The Squier Vista Musicmaster Bass (introduced in 1997) has been produced only for a short time, despite having been one of the best bang-for-the-buck-machines in the stable.
The original Fender Musicmaster Bass from 1971 was Fender’s most inexpensive short-scale bass at the time (probably ever). Many were sold as part of a two-piece set, which included a low-powered practice amp.
Squier’s version was one of the company’s first instruments made in China, and featured several genuine improvements over the Fender original.
The Squier features through-body stringing resulting in better sustain.
Instead of the Fender’s spartan two-saddle bridge, here we have an intonation-friendly four saddle bridge.
The headstock is finished in the same tasty seafoam green as the body.
The decent, full-sized tuners are good replicas of 1970s Schallers.

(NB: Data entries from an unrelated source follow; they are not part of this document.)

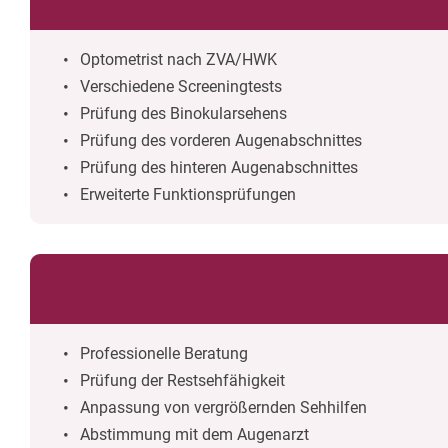
Optometrist nach ZVA/HWK
Verschiedene Screeningtests
Prüfung des Binokularsehens
Prüfung des vorderen Augenabschnittes
Prüfung des hinteren Augenabschnittes
Erweiterte Funktionsprüfungen
Professionelle Beratung
Prüfung der Restsehfähigkeit
Anpassung von vergrößernden Sehhilfen
Abstimmung mit dem Augenarzt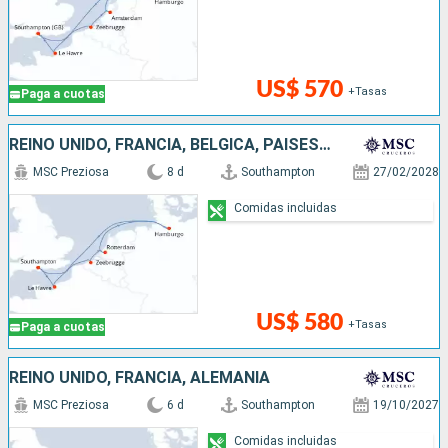
US$ 570
+Tasas
Paga a cuotas
REINO UNIDO, FRANCIA, BÉLGICA, PAISES BAJOS, ALEMANIA
MSC Preziosa
8 d
Southampton
27/02/2028
Comidas incluidas
US$ 580
+Tasas
Paga a cuotas
REINO UNIDO, FRANCIA, ALEMANIA
MSC Preziosa
6 d
Southampton
19/10/2027
Comidas incluidas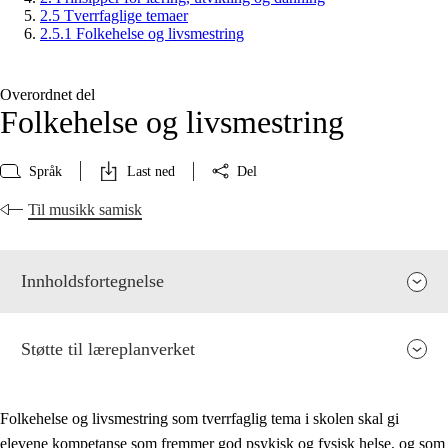
2.5 Tverrfaglige temaer
2.5.1 Folkehelse og livsmestring
Overordnet del
Folkehelse og livsmestring
Språk
Last ned
Del
Til musikk samisk
Innholdsfortegnelse
Støtte til læreplanverket
Folkehelse og livsmestring som tverrfaglig tema i skolen skal gi
elevene kompetanse som fremmer god psykisk og fysisk helse, og som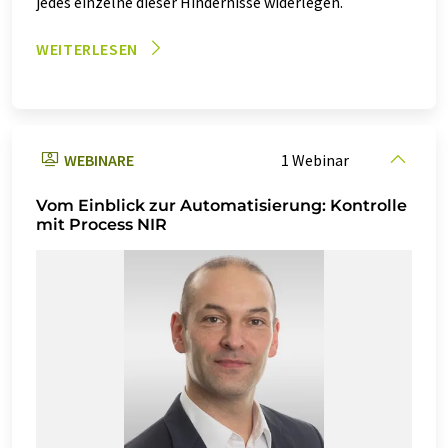
jedes einzelne dieser Hindernisse widerlegen.
WEITERLESEN
WEBINARE
1 Webinar
Vom Einblick zur Automatisierung: Kontrolle
mit Process NIR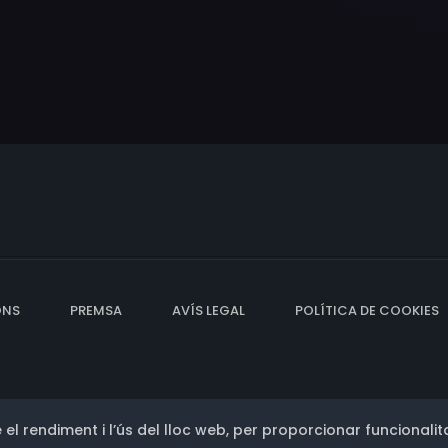
ONS
PREMSA
AVÍS LEGAL
POLÍTICA DE COOKIES
 el rendiment i l’ús del lloc web, per proporcionar funcionalita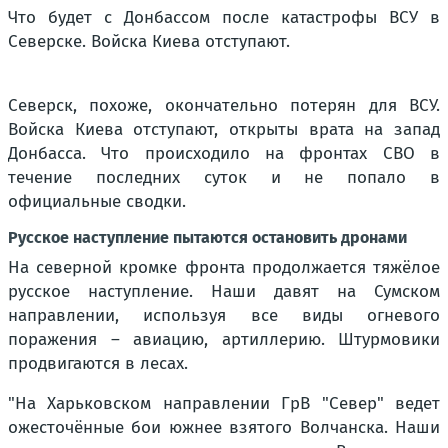
Что будет с Донбассом после катастрофы ВСУ в
Северске. Войска Киева отступают.
Северск, похоже, окончательно потерян для ВСУ.
Войска Киева отступают, открыты врата на запад
Донбасса. Что происходило на фронтах СВО в
течение последних суток и не попало в
официальные сводки.
Русское наступление пытаются остановить дронами
На северной кромке фронта продолжается тяжёлое
русское наступление. Наши давят на Сумском
направлении, используя все виды огневого
поражения – авиацию, артиллерию. Штурмовики
продвигаются в лесах.
"На Харьковском направлении ГрВ "Север" ведет
ожесточённые бои южнее взятого Волчанска. Наши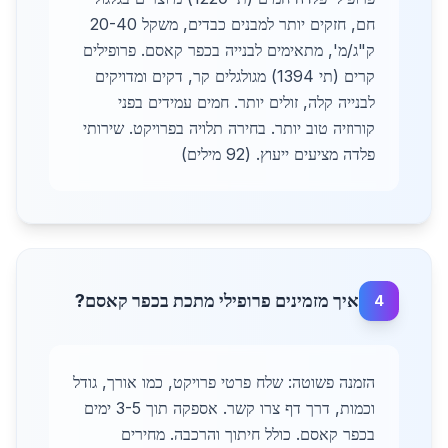
חם, חזקים יותר למבנים כבדים, משקל 20-40
ק"ג/מ', מתאימים לבנייה בכפר קאסם. פרופילים
קרים (תי 1394) מגולגלים קר, דקים ומדויקים
לבנייה קלה, זולים יותר. חמים עמידים בפני
קורוזיה טוב יותר. בחירה תלויה בפרויקט. שירותי
פלדה מציעים ייעוץ. (92 מילים)
איך מזמינים פרופילי מתכת בכפר קאסם?
4
הזמנה פשוטה: שלח פרטי פרויקט, כמו אורך, גודל
וכמות, דרך דף צרו קשר. אספקה תוך 3-5 ימים
בכפר קאסם. כולל חיתוך והרכבה. מחירים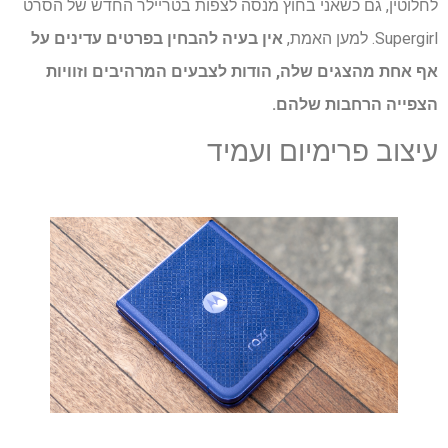
לחלוטין, גם כשאני בחוץ מנסה לצפות בטריילר החדש של הסרט
Supergirl. למען האמת,
אין בעיה להבחין בפרטים עדינים על
אף אחת מהצגים שלה, הודות לצבעים המרהיבים וזוויות
הצפייה הרחבות שלהם.
עיצוב פרימיום ועמיד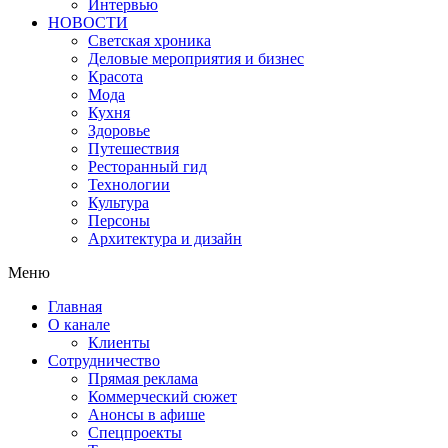
Интервью
НОВОСТИ
Светская хроника
Деловые мероприятия и бизнес
Красота
Мода
Кухня
Здоровье
Путешествия
Ресторанный гид
Технологии
Культура
Персоны
Архитектура и дизайн
Меню
Главная
О канале
Клиенты
Сотрудничество
Прямая реклама
Коммерческий сюжет
Анонсы в афише
Cпецпроекты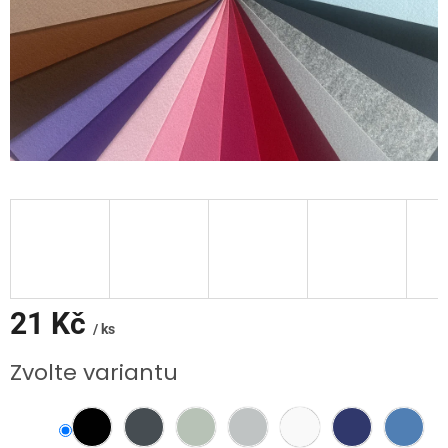
21 Kč
/ ks
Měrná
Zvolte variantu
cena: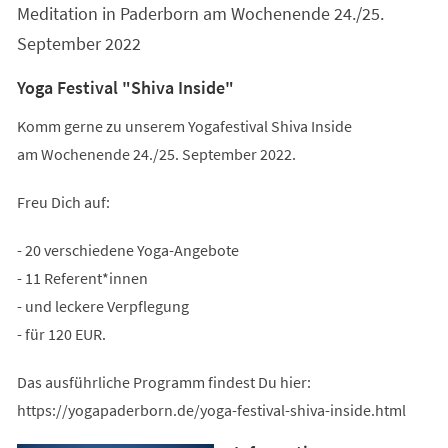
Meditation in Paderborn am Wochenende 24./25.
September 2022
Yoga Festival "Shiva Inside"
Komm gerne zu unserem Yogafestival Shiva Inside
am Wochenende 24./25. September 2022.
Freu Dich auf:
- 20 verschiedene Yoga-Angebote
- 11 Referent*innen
- und leckere Verpflegung
- für 120 EUR.
Das ausführliche Programm findest Du hier:
https://yogapaderborn.de/yoga-festival-shiva-inside.html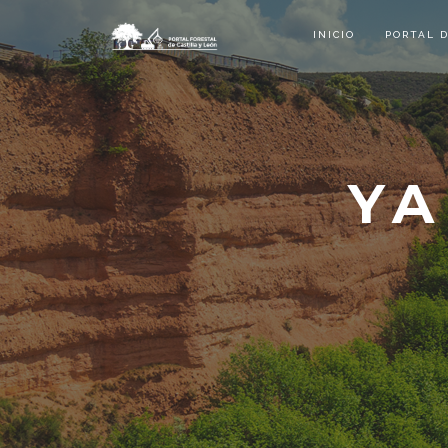
INICIO
PORTAL 
YA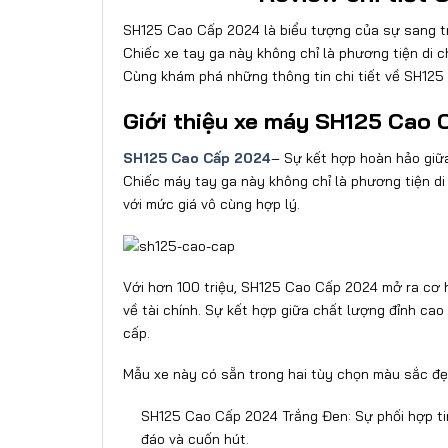
SH125 Cao Cấp 2024 là biểu tượng của sự sang tr
Chiếc xe tay ga này không chỉ là phương tiện di 
Cùng khám phá những thông tin chi tiết về SH125
Giới thiệu xe máy SH125 Cao
SH125 Cao Cấp 2024
– Sự kết hợp hoàn hảo giữa
Chiếc máy tay ga này không chỉ là phương tiện di
với mức giá vô cùng hợp lý.
Với hơn 100 triệu, SH125 Cao Cấp 2024 mở ra cơ 
về tài chính. Sự kết hợp giữa chất lượng đỉnh cao
cấp.
Mẫu xe này có sẵn trong hai tùy chọn màu sắc đẹ
SH125 Cao Cấp 2024 Trắng Đen: Sự phối hợp ti
đáo và cuốn hút.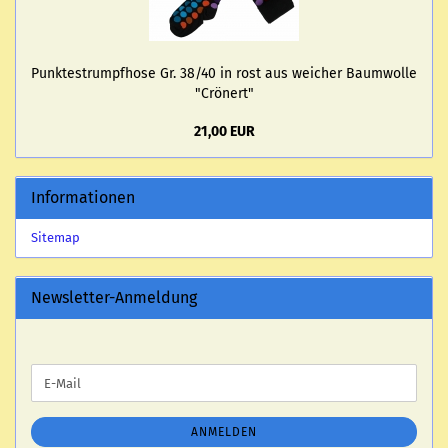
Punk­te­strumpf­ho­se Gr. 38/40 in rost aus wei­cher Baum­wol­le
"Crö­nert"
21,00 EUR
Informationen
Sitemap
Newsletter-Anmeldung
WEITER
E-
ZUR
Mail
NEWSLETTER-
ANMELDUNG
ANMELDEN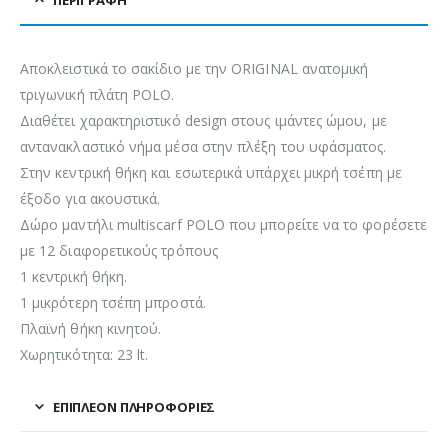
ΠΕΡΙΓΡΑΦΉ
Αποκλειστικά το σακίδιο με την ORIGINAL ανατομική
τριγωνική πλάτη POLO.
Διαθέτει χαρακτηριστικό design στους ιμάντες ώμου, με
αντανακλαστικό νήμα μέσα στην πλέξη του υφάσματος.
Στην κεντρική θήκη και εσωτερικά υπάρχει μικρή τσέπη με
έξοδο για ακουστικά.
Δώρο μαντήλι multiscarf POLO που μπορείτε να το φορέσετε
με 12 διαφορετικούς τρόπους
1 κεντρική θήκη.
1 μικρότερη τσέπη μπροστά.
Πλαϊνή θήκη κινητού.
Χωρητικότητα: 23 lt.
ΕΠΙΠΛΈΟΝ ΠΛΗΡΟΦΟΡΊΕΣ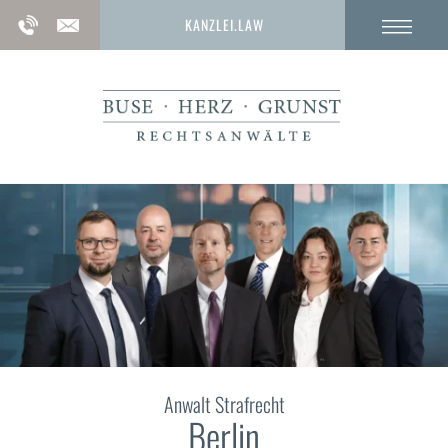
KANZLEI.LAW
Anwalt Strafrecht
Berlin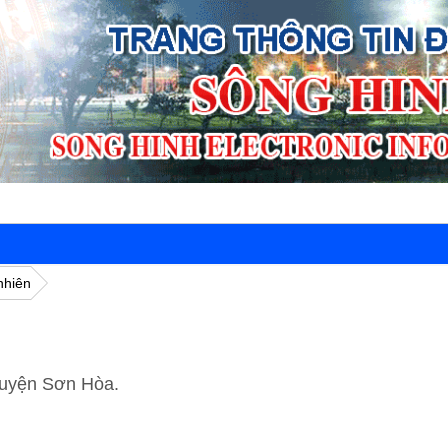
nhiên
huyện Sơn Hòa.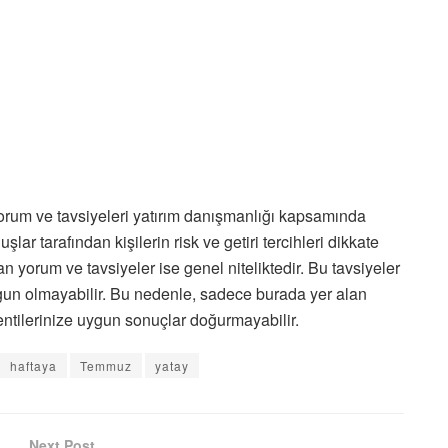
yorum ve tavsiyeleri yatırım danışmanlığı kapsamında
uşlar tarafından kişilerin risk ve getiri tercihleri dikkate
n yorum ve tavsiyeler ise genel niteliktedir. Bu tavsiyeler
uygun olmayabilir. Bu nedenle, sadece burada yer alan
lentilerinize uygun sonuçlar doğurmayabilir.
haftaya
Temmuz
yatay
Next Post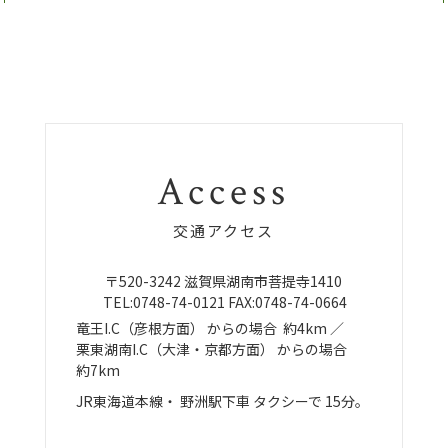
Access
交通アクセス
〒520-3242
滋賀県湖南市菩提寺1410
TEL:
0748-74-0121
FAX:0748-74-0664
竜王I.C（彦根方面）
からの場合
約4km ／
栗東湖南I.C（大津・京都方面）
からの場合
約7km
JR東海道本線・
野洲駅下車
タクシーで
15分。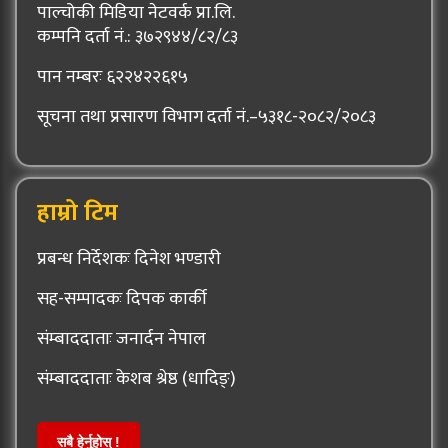
पाल्चोकी मिडिया नेटवर्क प्रा.लि.
कम्पनि दर्ता नं.: ३७२९४४/८२/८३
पान नम्बरः ६२२४२२६१५
सूचना तथा प्रसारण विभाग दर्ता नं.–५३१८-२०८२/२०८३
हाम्रो टिम
प्रबन्ध निर्देशकः दिनेश भण्डारी
सह-सम्पादकः दिपक कार्की
संम्बाददाताः जनार्दन नेपाल
संम्बाददाताः केशब श्रेष्ठ (धादिङ्)
सबै हेर्नुहोस् !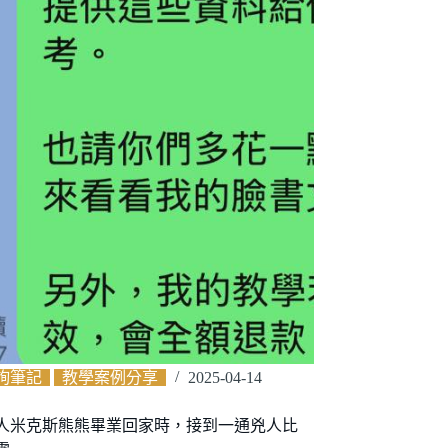
詢筆記
教學案例分享
2025-04-14
人米克斯熊熊畢業回家時，接到一通兇人比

The best bit, though, is the Squier Vista Musicmaster Bass’ pickup. The Fender had been equipped with a rather weak Strat-style pickup. The Squier went for the singlecoil Precision Bass pickup, that had been on the first P-Basses (1951-56) – the result is a very healthy output and a full-bodied sound.
I used a Sans Amp Bass Driver for the Pro Tools -soundbites:
Squier’s current bass lineup includes the Bronco Bass, which is clearly derived from the Musicmaster. The Bronco’s bridge is the 70s two-saddle type and the pickup comes from a guitar (!) – it’s a Bullet-series Strat-pickup.